§ Task description: Arrange the lines from the very first one through the line containing "16: (735, 46)", both included, as a numbered list, leaving out any blank lines.

§ Supplied entries:
▬▬▬▬▬▬▬▬▬▬

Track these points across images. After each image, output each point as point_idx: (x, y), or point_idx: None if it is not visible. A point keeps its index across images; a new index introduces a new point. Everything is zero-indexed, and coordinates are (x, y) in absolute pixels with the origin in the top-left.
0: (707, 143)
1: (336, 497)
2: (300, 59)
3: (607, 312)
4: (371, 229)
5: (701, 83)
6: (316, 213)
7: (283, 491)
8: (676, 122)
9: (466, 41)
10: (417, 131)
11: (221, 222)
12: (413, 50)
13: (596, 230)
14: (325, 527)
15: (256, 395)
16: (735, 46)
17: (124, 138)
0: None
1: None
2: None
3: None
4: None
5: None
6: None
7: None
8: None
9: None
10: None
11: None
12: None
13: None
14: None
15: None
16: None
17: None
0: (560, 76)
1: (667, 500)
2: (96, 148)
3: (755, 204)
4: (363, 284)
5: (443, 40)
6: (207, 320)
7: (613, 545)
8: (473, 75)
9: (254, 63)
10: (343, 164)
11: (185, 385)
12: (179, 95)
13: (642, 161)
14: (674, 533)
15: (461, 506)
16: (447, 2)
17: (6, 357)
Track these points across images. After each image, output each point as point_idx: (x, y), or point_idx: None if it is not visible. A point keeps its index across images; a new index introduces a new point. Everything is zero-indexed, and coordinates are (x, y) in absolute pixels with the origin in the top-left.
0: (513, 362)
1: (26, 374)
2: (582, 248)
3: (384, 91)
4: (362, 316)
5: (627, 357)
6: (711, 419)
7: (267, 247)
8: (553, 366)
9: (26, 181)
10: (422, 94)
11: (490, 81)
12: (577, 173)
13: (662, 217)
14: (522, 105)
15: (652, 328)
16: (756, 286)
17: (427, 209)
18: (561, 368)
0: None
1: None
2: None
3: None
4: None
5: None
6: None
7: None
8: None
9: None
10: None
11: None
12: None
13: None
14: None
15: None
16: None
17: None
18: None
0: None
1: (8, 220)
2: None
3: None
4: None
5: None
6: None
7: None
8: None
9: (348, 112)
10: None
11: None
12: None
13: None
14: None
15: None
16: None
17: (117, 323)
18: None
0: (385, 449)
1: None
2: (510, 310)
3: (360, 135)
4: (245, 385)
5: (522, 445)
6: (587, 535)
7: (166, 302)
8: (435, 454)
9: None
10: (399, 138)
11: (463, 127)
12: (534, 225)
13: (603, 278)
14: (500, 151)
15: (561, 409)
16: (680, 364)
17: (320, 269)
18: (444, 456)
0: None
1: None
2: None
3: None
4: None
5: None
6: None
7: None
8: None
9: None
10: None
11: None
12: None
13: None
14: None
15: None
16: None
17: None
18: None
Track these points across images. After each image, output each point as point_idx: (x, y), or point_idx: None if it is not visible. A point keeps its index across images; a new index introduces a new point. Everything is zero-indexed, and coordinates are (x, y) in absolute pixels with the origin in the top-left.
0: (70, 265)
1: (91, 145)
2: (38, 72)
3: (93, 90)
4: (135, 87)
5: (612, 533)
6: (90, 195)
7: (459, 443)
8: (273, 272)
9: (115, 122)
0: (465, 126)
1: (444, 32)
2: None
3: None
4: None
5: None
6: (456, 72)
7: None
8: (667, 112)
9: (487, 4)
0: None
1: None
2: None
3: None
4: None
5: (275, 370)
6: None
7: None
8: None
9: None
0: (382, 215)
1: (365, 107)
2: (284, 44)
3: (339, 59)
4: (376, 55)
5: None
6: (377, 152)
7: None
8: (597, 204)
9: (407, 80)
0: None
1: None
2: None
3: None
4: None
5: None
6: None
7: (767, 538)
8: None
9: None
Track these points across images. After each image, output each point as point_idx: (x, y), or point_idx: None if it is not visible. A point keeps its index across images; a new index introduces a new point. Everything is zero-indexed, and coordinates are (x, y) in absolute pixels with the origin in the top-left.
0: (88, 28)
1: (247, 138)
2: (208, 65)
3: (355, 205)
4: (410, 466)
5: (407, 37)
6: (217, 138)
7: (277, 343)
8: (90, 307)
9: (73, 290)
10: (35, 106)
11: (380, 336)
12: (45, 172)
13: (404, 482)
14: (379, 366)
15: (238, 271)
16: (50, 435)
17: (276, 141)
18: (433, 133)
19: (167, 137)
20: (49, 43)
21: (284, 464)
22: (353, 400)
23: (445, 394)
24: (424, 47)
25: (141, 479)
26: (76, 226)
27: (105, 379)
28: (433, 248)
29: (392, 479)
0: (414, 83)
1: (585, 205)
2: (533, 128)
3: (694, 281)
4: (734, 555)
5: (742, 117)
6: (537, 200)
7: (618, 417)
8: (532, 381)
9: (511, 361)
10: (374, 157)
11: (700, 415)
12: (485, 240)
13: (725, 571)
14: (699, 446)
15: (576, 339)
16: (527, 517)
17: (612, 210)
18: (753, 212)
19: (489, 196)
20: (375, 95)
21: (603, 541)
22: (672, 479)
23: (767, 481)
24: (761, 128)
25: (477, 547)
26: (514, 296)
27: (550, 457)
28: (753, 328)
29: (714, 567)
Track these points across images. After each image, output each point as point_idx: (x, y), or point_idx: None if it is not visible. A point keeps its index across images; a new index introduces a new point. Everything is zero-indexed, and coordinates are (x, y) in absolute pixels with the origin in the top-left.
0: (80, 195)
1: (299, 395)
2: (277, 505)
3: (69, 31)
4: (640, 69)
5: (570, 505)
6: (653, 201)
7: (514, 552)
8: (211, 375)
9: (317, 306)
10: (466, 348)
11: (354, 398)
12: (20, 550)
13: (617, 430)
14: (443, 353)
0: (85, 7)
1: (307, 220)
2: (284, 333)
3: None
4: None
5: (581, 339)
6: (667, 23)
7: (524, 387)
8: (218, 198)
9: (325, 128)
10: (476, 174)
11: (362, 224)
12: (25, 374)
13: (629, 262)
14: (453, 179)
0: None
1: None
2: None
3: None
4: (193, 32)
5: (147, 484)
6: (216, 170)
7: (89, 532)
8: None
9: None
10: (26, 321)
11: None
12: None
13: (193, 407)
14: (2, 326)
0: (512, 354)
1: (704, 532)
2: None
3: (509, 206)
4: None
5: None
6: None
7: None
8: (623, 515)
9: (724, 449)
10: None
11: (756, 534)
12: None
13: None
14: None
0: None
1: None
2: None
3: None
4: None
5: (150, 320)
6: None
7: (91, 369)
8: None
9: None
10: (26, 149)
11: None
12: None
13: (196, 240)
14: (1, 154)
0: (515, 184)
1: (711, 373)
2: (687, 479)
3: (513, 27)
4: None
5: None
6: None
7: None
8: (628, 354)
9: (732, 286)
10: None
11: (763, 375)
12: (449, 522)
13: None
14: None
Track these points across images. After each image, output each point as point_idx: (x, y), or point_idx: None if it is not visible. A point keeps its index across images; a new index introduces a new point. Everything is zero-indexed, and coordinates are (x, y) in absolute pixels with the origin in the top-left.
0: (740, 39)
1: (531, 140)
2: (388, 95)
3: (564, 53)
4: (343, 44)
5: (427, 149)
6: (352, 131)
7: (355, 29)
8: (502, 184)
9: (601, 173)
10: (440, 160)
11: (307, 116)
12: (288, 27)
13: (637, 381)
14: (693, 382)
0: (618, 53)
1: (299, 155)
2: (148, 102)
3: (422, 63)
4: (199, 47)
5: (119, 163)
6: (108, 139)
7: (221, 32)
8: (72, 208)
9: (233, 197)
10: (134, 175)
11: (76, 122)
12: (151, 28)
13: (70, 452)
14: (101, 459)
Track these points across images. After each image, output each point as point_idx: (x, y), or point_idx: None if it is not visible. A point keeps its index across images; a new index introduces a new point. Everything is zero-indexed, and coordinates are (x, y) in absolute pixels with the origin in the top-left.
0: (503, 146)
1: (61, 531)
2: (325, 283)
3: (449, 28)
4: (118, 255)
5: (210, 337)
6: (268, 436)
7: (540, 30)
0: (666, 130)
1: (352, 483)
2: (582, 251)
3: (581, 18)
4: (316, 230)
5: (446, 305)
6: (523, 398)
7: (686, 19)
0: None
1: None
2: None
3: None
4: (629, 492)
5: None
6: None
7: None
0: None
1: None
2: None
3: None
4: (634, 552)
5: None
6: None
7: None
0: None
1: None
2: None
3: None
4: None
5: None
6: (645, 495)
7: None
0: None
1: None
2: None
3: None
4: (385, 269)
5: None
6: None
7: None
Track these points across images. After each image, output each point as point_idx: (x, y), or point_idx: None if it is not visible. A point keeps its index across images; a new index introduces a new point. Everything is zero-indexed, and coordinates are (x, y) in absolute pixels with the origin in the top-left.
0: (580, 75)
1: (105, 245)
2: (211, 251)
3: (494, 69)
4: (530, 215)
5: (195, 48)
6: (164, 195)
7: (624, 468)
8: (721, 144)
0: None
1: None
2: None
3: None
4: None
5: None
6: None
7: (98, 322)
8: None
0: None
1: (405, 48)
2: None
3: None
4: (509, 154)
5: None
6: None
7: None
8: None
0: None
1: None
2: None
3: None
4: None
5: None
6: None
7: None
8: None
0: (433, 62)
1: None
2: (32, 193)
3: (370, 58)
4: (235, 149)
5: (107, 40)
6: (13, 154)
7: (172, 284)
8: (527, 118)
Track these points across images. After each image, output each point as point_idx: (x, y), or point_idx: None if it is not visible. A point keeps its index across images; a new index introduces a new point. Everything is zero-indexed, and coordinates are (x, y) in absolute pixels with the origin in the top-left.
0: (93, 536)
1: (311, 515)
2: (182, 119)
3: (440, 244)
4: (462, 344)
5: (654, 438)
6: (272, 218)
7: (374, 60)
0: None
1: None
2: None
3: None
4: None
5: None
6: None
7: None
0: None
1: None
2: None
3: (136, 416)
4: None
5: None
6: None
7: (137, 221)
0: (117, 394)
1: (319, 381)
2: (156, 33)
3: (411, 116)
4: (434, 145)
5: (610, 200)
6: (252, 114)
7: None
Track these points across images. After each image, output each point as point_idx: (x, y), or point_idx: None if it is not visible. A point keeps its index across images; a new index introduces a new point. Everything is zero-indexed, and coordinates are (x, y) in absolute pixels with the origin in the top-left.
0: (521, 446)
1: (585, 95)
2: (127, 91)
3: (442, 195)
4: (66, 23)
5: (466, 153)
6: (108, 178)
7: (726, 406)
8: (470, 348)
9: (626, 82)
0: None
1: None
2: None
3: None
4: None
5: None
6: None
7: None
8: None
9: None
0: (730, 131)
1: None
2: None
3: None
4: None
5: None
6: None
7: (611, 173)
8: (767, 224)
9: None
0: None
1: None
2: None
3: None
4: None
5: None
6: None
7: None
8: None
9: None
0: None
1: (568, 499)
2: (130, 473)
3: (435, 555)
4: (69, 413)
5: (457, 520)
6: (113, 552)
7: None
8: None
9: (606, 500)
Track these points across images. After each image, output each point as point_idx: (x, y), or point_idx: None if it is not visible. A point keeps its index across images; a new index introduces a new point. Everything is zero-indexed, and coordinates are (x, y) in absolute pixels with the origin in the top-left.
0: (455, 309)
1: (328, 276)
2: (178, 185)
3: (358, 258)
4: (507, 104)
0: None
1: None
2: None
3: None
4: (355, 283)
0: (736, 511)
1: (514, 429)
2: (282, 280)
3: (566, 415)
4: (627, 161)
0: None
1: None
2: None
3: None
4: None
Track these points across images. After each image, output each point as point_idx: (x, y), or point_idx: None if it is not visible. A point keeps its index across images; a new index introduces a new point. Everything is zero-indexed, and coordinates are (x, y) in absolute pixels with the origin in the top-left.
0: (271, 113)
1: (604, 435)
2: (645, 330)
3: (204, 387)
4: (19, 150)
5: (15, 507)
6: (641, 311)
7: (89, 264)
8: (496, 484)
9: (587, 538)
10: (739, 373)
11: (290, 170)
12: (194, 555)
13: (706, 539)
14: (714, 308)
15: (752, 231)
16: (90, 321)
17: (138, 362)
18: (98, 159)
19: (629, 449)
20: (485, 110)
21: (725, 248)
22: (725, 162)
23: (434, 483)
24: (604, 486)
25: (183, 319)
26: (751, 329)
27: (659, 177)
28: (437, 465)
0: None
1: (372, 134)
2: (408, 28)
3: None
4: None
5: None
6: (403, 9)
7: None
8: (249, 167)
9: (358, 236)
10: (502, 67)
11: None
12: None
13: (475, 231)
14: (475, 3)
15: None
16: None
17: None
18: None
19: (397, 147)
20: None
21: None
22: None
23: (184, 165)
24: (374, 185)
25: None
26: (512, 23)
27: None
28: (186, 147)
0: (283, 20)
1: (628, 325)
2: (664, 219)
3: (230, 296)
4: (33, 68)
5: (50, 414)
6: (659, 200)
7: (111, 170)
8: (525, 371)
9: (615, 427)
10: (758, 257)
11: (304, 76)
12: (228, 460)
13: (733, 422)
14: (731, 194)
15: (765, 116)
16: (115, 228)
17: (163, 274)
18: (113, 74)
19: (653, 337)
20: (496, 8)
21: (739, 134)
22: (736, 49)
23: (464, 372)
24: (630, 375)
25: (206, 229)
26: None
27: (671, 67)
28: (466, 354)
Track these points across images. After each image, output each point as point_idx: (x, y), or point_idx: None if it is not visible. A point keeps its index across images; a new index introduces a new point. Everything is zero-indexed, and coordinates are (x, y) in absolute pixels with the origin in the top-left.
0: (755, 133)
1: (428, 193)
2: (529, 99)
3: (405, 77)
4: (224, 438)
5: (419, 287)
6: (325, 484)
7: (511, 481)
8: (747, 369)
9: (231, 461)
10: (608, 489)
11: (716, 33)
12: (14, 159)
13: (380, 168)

▬▬▬▬▬▬▬▬▬▬

§ Reply to the task:
1. Track these points across images. After each image, output each point as point_idx: (x, y), or point_idx: None if it is not visible. A point keeps its index across images; a new index introduces a new point. Everything is zero-indexed, and coordinates are (x, y) in absolute pixels with the origin in the top-left.
2. 0: (707, 143)
3. 1: (336, 497)
4. 2: (300, 59)
5. 3: (607, 312)
6. 4: (371, 229)
7. 5: (701, 83)
8. 6: (316, 213)
9. 7: (283, 491)
10. 8: (676, 122)
11. 9: (466, 41)
12. 10: (417, 131)
13. 11: (221, 222)
14. 12: (413, 50)
15. 13: (596, 230)
16. 14: (325, 527)
17. 15: (256, 395)
18. 16: (735, 46)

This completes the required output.